In it, Al Pacino plays Will Dormer, a detective beset by insomnia while trying to catch a killer in Alaska during a time of year when the sun doesn't set.

As with most of his movies, Insomnia looks great. The Alaskan wilderness is a perfect playground for Nolan's visual talents.

Nolan does a great job portraying the disorienting effects of prolonged sleeplessness. The whole movie has a surreal, dreamy look that really impresses upon you how confused and off-kilter the detective's perception of the world becomes.

If you're looking for a straight-forward thriller that delivers more than the usual fare, then Insomnia is definitely worth your time.

4. Batman Begins (2005)

By now, everyone seems kind of sick of the endless rehashing of Batman's origin story. Batman Begins is the best version in any of the live-action films though.

Batman's quest to develop the skills necessary to become the caped crusader are the coolest parts of this movie.

First he's in prison scrapping with convicts for practice. Then he's off to the secluded mountain monastery, where he is trained by a diabolical secret society before blowing the place up. Then it's back to Gotham where he puts his new skills to use.
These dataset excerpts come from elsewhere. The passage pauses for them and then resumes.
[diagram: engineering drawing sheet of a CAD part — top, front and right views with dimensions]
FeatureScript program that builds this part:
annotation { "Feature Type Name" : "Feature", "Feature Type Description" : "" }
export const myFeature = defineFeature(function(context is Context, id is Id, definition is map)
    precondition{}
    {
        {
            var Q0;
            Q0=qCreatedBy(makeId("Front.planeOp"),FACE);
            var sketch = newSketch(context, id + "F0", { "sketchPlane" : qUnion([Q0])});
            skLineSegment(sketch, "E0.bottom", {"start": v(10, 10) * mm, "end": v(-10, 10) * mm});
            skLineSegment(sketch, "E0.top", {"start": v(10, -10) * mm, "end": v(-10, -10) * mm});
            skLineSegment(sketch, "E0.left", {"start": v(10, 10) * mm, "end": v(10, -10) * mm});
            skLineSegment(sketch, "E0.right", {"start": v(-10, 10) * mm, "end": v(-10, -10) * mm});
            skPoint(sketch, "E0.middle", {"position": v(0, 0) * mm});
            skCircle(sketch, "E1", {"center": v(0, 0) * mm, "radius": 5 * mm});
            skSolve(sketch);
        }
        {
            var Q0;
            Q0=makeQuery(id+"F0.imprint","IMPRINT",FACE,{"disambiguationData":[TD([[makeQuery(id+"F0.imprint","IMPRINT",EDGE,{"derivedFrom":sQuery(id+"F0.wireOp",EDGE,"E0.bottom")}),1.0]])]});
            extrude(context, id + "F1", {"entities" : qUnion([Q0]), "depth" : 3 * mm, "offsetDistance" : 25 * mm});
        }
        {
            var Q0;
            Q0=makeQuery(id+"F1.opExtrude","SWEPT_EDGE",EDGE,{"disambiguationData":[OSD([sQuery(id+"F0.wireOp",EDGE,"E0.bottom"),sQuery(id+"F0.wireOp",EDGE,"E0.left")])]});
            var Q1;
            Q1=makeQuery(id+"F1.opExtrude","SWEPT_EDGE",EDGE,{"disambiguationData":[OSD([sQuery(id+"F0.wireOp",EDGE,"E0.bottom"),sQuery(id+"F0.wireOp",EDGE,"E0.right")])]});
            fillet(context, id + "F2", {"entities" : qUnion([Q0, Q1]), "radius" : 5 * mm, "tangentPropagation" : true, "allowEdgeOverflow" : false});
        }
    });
While the movie loses some momentum by the end, it keeps up the pace enough to qualify as one of the best Batman movies.

3. The Prestige (2006)

The Prestige is one of those rare movies that's absolutely better on the second watch.

After you know the ending—"the trick to the illusion"—it almost becomes a different movie altogether. The performances (especially Christian Bale's) take on a whole new dimension.

There are small things that you wouldn't notice the first time around that become hugely significant once you're no longer misdirected by Christopher Nolan's sleight-of-hand.

With The Prestige, Christopher Nolan is the magician and the movie is the trick. And like with most tricks, once you realize what's going on, you'll notice all of the clues that were right in front of your eyes the whole time.

2. The Dark Knight (2008)

The themes explored in The Dark Knight could have been conveyed more subtlety, but overall this movie is awesome. And since when have comic books been subtle, anyway?

Like it or not, The Dark Knight revolutionized the superhero movie genre. Heath Ledger set a new bar for villainy and Christopher Nolan made a convincing argument that these types of movies should be taken seriously.

1. Dunkirk (2017)

Dunkirk is a beautifully shot movie about the desperate evacuation of British, Belgian, and French troops from the beaches and harbor of Dunkirk in the North of France. Winston Churchill referred to the event as a "colossal military disaster."

Keeping in line with Churchill's description, Dunkirk the film is basically a disaster movie. It drops you right in the middle of frantic terror with no outside historical or political context. What you experience is the event itself in a vacuum.

It's chaos without a cause and impending doom without a face, which might be the best way to depict the viewpoint of someone caught in this mess. (I wouldn't know. I've personally never experienced anything like this in my life!)

With its stunning cinematography and glorious sound production, Dunkirk is one of the most accurate glimpses into this level of calamity that audiences have ever gotten.